The Big Purchase

Trump wants to buy Greenland.  Who knew you could do that?  (Actually, we did, from history class – remember the Louisiana Purchase?)  Mount a one-week campaign to “buy” the state next to yours that listeners like the least.  Do a Go Fund Me, have an online petition, see if your governor (or an elected representative) will come on and agree because they get the joke.  Of course you won’t be successful, but you will have fun trying.

Best or Worst

New feature for your show called Best or Worst where you travel around the room and, where appropriate (if cast members have something), that person tells you about either the best thing or the worst thing that’s happened to them in the last few days.  Choose great stories and you have some character development.

What I Did On My Summer Vacation

Remember the “what I did on my summer vacation” essays we wrote when we went back to grade school?  Find your three most entertaining co-workers and get them to write theirs (50 words) then come on your show, and with an appropriate music bed, read them to the audience.

Pimp Our Lounge

School is back in session in the next few weeks and teachers are a prime demo for a show’s success.  Why not figure out a mechanism for teachers to call to enter a promotion where the winner gets their teacher’s lounge pimped out with station swag and a few months worth of snacks?

We’ll Read the Book So You Don’t Have To

Lots of kids get reading assignments from teachers before heading back to school.  Why not talk to kids who have to do this, find out what book they have to read, and if they’ve read the book yet.  If they haven’t, get a cast member to read the book for the kid and then all come back the next day for the cast member to give the student bullet points on the book so they don’t have to read it.

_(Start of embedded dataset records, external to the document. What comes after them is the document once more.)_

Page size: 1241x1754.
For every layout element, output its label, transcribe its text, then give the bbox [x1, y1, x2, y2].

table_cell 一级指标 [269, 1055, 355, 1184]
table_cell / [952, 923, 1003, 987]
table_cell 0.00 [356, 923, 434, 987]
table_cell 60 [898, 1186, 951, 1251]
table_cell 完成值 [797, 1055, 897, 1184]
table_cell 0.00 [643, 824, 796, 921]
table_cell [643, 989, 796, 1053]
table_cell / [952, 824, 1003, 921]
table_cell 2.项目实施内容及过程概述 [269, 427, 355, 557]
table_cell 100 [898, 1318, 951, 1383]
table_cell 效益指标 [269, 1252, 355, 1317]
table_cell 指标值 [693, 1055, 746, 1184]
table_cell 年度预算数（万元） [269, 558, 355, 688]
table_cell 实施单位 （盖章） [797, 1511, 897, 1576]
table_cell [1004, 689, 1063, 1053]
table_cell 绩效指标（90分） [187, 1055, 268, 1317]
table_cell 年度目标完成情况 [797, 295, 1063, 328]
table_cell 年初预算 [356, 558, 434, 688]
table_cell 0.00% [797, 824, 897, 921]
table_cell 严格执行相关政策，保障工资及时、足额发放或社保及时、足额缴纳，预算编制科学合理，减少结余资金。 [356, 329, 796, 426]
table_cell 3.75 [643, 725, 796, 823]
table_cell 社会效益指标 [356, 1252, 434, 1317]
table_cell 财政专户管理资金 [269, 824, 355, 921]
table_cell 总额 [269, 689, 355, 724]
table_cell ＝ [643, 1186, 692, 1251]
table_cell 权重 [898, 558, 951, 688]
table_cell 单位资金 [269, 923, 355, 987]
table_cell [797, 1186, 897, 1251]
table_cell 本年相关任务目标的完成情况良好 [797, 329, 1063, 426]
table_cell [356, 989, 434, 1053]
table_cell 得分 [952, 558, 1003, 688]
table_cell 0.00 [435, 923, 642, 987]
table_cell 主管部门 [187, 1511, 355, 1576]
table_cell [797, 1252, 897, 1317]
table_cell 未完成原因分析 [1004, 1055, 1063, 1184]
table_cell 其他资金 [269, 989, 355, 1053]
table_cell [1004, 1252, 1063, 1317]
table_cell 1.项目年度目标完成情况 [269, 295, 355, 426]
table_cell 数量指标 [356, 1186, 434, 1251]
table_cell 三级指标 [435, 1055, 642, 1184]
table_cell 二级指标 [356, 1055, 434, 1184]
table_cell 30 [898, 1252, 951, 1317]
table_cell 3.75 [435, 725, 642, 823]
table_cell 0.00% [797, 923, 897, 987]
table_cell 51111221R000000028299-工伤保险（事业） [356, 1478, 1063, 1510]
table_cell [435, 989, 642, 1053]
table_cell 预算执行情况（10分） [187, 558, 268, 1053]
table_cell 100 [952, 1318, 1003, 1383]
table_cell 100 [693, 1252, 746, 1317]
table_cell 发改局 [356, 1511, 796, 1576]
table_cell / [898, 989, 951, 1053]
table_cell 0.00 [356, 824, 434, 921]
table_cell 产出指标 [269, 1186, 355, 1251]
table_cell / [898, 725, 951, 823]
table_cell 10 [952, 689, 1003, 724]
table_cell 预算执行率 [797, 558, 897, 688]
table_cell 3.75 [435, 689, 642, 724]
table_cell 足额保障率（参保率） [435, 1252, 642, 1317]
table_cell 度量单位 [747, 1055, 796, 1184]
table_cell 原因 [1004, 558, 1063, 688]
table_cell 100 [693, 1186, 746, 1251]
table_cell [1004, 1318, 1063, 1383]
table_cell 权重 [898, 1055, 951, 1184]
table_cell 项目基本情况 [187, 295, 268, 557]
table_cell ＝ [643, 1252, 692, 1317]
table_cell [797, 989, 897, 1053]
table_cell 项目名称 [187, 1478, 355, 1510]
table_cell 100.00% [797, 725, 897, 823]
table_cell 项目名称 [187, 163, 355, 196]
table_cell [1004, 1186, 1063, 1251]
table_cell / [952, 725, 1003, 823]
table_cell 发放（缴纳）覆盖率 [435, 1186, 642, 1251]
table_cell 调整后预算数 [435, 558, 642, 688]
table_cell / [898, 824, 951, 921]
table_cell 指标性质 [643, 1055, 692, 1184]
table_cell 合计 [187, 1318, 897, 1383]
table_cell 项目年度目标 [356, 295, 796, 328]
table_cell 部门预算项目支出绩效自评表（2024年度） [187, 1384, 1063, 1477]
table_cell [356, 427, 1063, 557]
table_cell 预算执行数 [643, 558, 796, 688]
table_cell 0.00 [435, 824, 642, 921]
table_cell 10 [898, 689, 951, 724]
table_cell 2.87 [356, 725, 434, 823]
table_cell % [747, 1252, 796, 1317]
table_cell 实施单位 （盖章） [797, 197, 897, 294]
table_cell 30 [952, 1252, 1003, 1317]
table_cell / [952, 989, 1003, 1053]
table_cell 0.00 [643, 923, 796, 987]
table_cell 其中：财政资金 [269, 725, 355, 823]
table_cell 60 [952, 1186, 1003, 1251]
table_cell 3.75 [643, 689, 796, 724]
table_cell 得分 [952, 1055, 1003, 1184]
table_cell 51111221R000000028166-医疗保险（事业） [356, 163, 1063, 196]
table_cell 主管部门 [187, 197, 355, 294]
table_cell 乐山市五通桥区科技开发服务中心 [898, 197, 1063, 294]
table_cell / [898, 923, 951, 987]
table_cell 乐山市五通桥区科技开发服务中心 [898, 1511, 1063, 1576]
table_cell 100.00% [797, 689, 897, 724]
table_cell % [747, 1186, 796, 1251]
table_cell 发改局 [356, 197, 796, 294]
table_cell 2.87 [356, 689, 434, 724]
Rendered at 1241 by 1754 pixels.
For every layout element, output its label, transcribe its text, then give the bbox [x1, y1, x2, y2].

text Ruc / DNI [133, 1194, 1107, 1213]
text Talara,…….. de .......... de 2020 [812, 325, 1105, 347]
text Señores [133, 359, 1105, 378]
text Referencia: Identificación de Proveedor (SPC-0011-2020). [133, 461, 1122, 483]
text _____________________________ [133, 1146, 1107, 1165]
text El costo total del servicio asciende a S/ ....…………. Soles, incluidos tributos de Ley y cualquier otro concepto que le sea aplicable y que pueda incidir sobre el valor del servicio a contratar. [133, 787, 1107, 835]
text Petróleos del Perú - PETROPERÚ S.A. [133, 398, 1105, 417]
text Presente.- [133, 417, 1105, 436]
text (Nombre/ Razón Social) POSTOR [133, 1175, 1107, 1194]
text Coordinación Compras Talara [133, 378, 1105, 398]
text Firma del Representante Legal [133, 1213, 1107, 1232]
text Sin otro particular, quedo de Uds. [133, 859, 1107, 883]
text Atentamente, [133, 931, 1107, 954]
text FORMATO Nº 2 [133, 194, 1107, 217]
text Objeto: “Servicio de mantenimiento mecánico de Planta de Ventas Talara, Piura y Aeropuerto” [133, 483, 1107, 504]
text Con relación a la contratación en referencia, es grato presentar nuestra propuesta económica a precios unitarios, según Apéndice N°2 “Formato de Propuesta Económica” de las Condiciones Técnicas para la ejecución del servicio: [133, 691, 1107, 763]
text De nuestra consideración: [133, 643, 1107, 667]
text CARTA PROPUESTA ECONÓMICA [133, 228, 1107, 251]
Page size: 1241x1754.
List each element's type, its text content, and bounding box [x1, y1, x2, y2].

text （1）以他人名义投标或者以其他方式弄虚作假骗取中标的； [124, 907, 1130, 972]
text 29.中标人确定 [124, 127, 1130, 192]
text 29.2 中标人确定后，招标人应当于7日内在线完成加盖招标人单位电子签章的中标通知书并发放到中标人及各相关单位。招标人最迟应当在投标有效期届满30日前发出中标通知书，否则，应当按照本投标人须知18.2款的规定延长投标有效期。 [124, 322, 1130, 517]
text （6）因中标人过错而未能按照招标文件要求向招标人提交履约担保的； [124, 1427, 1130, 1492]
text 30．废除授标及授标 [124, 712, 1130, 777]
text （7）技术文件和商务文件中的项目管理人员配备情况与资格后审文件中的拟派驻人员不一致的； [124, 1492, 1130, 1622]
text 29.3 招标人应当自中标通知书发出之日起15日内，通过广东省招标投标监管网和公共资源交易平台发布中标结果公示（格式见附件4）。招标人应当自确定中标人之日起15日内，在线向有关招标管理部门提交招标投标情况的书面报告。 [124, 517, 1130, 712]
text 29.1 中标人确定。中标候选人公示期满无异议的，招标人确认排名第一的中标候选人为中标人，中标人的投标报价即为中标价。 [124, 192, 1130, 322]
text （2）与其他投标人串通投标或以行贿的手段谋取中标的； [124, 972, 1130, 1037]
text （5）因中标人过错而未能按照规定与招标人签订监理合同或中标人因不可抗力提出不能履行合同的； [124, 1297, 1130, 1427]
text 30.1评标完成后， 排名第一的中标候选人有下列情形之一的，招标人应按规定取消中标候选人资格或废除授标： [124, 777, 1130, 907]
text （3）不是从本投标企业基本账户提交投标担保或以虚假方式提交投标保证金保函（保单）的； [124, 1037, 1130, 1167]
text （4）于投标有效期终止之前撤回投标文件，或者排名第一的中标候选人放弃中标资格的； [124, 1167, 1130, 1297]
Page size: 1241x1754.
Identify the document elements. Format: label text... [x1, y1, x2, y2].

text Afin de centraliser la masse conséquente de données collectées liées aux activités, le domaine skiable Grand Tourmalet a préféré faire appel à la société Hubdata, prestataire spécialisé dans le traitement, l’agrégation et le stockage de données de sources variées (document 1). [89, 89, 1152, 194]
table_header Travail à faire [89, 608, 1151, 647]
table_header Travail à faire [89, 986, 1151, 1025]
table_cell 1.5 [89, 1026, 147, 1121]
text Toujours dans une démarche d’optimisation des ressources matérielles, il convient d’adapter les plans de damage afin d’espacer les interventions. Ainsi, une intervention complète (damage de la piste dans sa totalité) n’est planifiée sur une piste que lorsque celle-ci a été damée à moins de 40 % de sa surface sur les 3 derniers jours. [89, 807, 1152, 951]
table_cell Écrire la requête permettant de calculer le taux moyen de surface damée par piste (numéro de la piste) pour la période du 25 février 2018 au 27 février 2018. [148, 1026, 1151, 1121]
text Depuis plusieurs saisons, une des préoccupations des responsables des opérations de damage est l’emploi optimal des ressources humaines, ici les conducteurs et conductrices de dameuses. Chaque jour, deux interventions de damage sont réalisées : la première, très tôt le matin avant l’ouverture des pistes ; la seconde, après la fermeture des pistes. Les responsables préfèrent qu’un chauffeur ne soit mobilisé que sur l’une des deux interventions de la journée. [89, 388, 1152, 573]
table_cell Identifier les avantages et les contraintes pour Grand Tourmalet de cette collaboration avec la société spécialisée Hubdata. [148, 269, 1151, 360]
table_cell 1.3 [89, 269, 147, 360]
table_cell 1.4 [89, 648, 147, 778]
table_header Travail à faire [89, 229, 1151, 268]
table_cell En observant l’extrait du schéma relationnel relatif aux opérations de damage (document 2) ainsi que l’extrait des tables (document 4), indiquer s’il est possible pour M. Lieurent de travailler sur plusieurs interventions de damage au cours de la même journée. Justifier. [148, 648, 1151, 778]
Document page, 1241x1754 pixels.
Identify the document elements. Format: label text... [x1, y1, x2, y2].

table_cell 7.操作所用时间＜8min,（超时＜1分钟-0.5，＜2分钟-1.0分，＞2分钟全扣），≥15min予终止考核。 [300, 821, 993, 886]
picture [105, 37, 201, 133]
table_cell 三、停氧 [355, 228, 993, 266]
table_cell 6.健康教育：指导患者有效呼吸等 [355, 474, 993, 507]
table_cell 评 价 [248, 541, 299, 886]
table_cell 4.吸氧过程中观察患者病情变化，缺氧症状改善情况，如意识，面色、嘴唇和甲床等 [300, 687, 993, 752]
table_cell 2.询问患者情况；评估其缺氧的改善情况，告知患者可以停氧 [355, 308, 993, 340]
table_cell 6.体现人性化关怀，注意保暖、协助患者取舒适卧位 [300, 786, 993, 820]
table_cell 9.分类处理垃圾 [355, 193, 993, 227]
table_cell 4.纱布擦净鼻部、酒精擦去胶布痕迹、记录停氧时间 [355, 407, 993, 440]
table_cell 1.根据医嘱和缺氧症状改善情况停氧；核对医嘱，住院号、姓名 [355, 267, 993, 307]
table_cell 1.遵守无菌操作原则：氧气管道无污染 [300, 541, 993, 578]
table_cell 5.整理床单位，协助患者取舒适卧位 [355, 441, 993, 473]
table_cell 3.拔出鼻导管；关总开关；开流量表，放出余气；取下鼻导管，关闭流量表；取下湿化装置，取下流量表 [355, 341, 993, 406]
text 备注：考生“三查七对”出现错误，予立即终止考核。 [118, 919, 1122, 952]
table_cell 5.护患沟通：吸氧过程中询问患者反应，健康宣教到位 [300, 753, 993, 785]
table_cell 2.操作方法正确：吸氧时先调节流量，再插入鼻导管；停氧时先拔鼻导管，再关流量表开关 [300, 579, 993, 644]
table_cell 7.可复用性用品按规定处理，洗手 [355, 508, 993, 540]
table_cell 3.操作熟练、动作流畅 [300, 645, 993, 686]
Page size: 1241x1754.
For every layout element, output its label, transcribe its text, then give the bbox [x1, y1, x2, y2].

The Back to School Radar Gun

Every market will experience back to school in the next several weeks.  How about partnering with your local police department and ask them to set up outside a school in a high traffic area with a radar gun and have them on throughout one morning to share make and model of cars speeding through school zones?

The Tele-a-Cheaters

I think it’s smart when you put together a group of people who have something in common – we are very tribal and forming a club helps others identify with similar folks.  This one’s call the Tele-a-Cheaters and is the group of listeners who love watching a certain TV show with their significant other, but on occasion, cheat on them by watching new episodes without them.

The Amazon Prime Day Baby

Let no work begin!  We are now inside Amazon Prime Days – open those phones and ask the audience for the initials of their co-workers who’ll get absolutely nothing done because, for both days, they’re shopping on Amazon, looking for deals!

Do You Trust Us?

One of the pillars of success for your show is that, never having actually met you, the audience feels like they know you.  Play “Do You Trust Us?” with them.  Wonder out loud if they trust you and ask that they call, but don’t give them this question until they’re on-the-air with you.  Then, once on, ask if they trust you enough to give you one of their passwords.  Hear the discomfort, then if they step up to the test!

The Dominican Republic Death Toll

The Dominican Republic is in the news.  And not for good reasons.  Few of you can do this idea.  You must have an edgy show on a brand where you can very much color outside the lines, without fear of getting in trouble.  On occasion, do The Dominican Republic Death Toll, where you give the latest number of people who’ve died while vacationing there.  Told you it was edgy.